Though we could be hiding anything in our tangled garden at this point. The black cherry tomato plant overwhelms and the herbs have gotten all leggy and flower-topped, which makes for happy bees and not-so-tender leaves. Temps threaten to graze 90 today but inevitably we'll get a killing frost, and the herbs, tough as they are, will be toast.

Hence the wrestling with the Cuisinart. Fresh basil, costing what it does in the dead of winter, well, an hour or two in the kitchen is a small price to pay for some easy weeknight dinners come January.

Feeling in a bit of a pesto rut, I consulted Bittman for inspiration. I love how he offers loose formulas and ideas not dogma. His pages on pesto, for example, include notes on basil, dill, mint, parsley, arugala and cilantro varieties and how to serve. More on some of these other condiments later.

Back to the basil at hand. Classic Genovese Pesto, he writes, is made with a mortar and pestle. I'm sure it's divine. I'm sure it's superior, but I registered for a Cuisinart for a reason. Moving right along. 

He also writes that one needn't add cheese to the mix, plus his ratio of basil to nuts seemed high but intriguing.

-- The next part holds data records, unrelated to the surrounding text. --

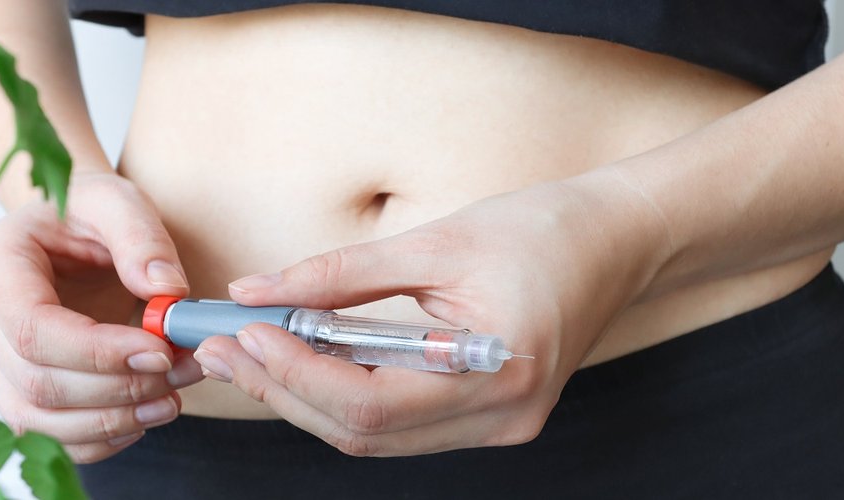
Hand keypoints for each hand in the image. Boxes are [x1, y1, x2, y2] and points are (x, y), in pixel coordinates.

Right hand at [0, 171, 203, 462]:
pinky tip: (144, 416)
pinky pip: (48, 434)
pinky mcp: (20, 388)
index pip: (32, 327)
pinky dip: (98, 439)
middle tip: (180, 369)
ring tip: (171, 399)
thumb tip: (165, 290)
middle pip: (37, 380)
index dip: (96, 351)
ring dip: (111, 420)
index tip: (158, 349)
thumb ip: (141, 236)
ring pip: (38, 418)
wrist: (75, 228)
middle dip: (116, 387)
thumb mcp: (118, 200)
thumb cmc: (90, 211)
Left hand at [194, 171, 666, 455]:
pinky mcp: (487, 414)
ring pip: (376, 436)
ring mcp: (496, 425)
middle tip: (225, 346)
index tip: (242, 332)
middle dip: (285, 390)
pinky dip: (346, 394)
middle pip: (364, 433)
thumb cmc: (542, 230)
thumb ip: (341, 274)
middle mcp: (499, 418)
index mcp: (495, 375)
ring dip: (307, 396)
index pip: (371, 405)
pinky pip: (400, 422)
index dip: (295, 374)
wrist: (618, 239)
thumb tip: (256, 291)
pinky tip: (307, 359)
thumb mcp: (437, 242)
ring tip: (251, 351)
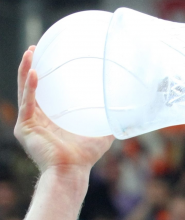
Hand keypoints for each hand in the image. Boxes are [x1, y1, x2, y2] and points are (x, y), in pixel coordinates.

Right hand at [14, 48, 113, 175]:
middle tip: (35, 47)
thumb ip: (109, 123)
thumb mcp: (100, 136)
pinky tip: (34, 73)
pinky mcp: (25, 128)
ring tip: (31, 52)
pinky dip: (30, 88)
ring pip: (24, 90)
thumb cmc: (83, 158)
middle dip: (31, 65)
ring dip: (26, 70)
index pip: (43, 92)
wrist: (71, 172)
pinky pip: (27, 103)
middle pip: (29, 86)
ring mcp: (28, 123)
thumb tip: (125, 114)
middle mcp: (35, 119)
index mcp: (48, 119)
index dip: (43, 73)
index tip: (47, 55)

With a food processor there is no labor to pesto, except for processing the vegetable matter. The whole mess has to be washed and the leaves and flowers stripped from their woody stems, a dreary, painstaking chore. Then whirrrrrrr and it's done.

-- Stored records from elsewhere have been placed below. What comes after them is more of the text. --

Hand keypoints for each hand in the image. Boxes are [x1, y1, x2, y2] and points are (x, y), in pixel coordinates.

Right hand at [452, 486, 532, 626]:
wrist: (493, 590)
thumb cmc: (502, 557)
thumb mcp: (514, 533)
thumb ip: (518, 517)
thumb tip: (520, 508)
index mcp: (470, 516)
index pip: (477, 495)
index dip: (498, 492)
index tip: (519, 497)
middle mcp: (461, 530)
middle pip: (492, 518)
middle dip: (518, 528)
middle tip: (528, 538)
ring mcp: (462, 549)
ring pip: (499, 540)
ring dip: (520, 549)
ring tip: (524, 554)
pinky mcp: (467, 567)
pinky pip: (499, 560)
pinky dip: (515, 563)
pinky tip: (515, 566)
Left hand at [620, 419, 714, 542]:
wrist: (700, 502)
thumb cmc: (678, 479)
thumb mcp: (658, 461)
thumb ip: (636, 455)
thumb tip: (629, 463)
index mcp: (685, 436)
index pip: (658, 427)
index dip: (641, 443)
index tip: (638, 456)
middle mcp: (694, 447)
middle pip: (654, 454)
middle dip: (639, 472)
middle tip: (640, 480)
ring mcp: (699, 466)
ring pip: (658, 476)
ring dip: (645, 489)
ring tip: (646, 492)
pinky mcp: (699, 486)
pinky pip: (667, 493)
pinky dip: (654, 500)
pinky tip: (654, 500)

The result? About a cup and a half. 

And he was right about the nuts.

Instructions follow:

Wash and stem about four cups basil leaves.

Sautee 2 cloves garlic in a dollop of olive oil.

Toss a healthy handful of walnuts into the food processor.

Add 1/4 cup to 1/2 cup olive oil.

Toss everything in the food processor with a good pinch of salt.

Grind up. Taste. Adjust seasoning. Serve with fresh pasta.